The Nigerian president “has not been seen publicly or met with members of his cabinet or any of his country’s key political leaders, generating additional unease about the stability of the country and physical capacity of the president to lead the government,” Crowley said.

Yar’Adua was flown to Saudi Arabia on Nov. 23 for the treatment of a heart condition and has not been seen in public ever since, even after his return to the country on February 24.
In his absence, the National Assembly appointed Vice President Goodluck Jonathan acting president on February 9 to head off a constitutional crisis in the country.

Jonathan on Wednesday chaired a meeting of the Executive Council of the Federation in a move seen as consolidating his position. But the cabinet meeting made no mention of Yar’Adua’s lengthy absence.
“Senior cabinet members and legislative leaders have a right to know the health status of their president and so do Nigeria’s citizens,” Crowley said.

In contrast, US President Barack Obama underwent a routine physical on Sunday. The White House announced afterwards that he was in good health, but that his LDL cholesterol level had crept up and that he was trying to quit smoking.
According to the statement, the US also applauded Nigerian leaders who had taken steps, in the absence of Yar’Adua, to restore confidence in the country’s political system while adhering to democratic principles.

“We welcome Acting President Goodluck Jonathan’s commitment to electoral reform, anti-corruption, post-amnesty programmes in the restive Niger Delta, and justice for the perpetrators of sectarian violence and extra-judicial killings,” the statement read.
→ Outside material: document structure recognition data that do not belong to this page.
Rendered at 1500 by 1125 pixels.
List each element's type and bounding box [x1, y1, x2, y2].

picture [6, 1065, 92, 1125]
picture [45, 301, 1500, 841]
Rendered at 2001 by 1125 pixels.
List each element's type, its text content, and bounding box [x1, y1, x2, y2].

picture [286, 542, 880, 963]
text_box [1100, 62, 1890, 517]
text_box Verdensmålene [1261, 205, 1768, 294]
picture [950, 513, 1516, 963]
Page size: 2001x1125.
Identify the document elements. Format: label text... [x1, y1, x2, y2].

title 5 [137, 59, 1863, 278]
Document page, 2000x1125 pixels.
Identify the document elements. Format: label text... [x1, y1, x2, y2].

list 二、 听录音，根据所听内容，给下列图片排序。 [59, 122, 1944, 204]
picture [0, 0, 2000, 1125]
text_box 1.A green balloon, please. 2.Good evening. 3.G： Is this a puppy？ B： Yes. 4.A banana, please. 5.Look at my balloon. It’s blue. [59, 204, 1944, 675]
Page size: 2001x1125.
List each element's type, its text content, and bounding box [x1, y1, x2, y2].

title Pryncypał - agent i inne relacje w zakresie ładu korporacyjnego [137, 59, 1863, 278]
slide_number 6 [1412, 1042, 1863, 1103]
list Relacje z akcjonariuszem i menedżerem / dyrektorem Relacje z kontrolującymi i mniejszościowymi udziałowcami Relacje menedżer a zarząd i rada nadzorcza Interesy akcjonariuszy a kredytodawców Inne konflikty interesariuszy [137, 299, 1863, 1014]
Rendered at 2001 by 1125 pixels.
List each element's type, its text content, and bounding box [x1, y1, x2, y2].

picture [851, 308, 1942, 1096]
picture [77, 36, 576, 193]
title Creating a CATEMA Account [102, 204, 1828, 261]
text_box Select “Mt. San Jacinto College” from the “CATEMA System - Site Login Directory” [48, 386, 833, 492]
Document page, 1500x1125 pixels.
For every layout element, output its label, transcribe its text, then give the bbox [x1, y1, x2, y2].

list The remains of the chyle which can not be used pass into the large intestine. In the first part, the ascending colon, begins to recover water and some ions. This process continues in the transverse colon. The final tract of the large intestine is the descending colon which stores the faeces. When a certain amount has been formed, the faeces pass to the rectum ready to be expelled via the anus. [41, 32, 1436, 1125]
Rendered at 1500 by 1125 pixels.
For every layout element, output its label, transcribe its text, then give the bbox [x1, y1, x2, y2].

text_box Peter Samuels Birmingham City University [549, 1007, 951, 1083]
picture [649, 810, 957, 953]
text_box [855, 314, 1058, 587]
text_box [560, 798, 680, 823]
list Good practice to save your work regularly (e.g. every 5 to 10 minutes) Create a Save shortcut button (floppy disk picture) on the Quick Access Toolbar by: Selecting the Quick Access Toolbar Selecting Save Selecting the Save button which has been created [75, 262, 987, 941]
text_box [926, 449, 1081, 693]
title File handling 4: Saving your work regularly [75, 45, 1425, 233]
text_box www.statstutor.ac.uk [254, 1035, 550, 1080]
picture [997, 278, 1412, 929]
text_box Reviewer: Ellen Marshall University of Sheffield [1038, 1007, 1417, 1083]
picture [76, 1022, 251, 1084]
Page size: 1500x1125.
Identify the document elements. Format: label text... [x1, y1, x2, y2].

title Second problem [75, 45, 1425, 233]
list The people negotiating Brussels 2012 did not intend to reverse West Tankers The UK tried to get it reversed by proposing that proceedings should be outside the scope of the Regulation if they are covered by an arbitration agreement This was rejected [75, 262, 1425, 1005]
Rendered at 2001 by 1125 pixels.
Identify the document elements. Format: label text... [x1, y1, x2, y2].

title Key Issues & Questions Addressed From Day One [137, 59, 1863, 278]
It said: “As Nigeria deals with its current political crisis, it is essential for the country’s leaders to avoid any actions that will imperil Nigeria’s last 10 years of democratic progress as well as the accomplishments that have been achieved under civilian rule.
“Nigerians have a right to expect their civilian and military leaders to work through their country’s democratic institutions, ensuring that the good of the many triumphs over the ambitions of the few.”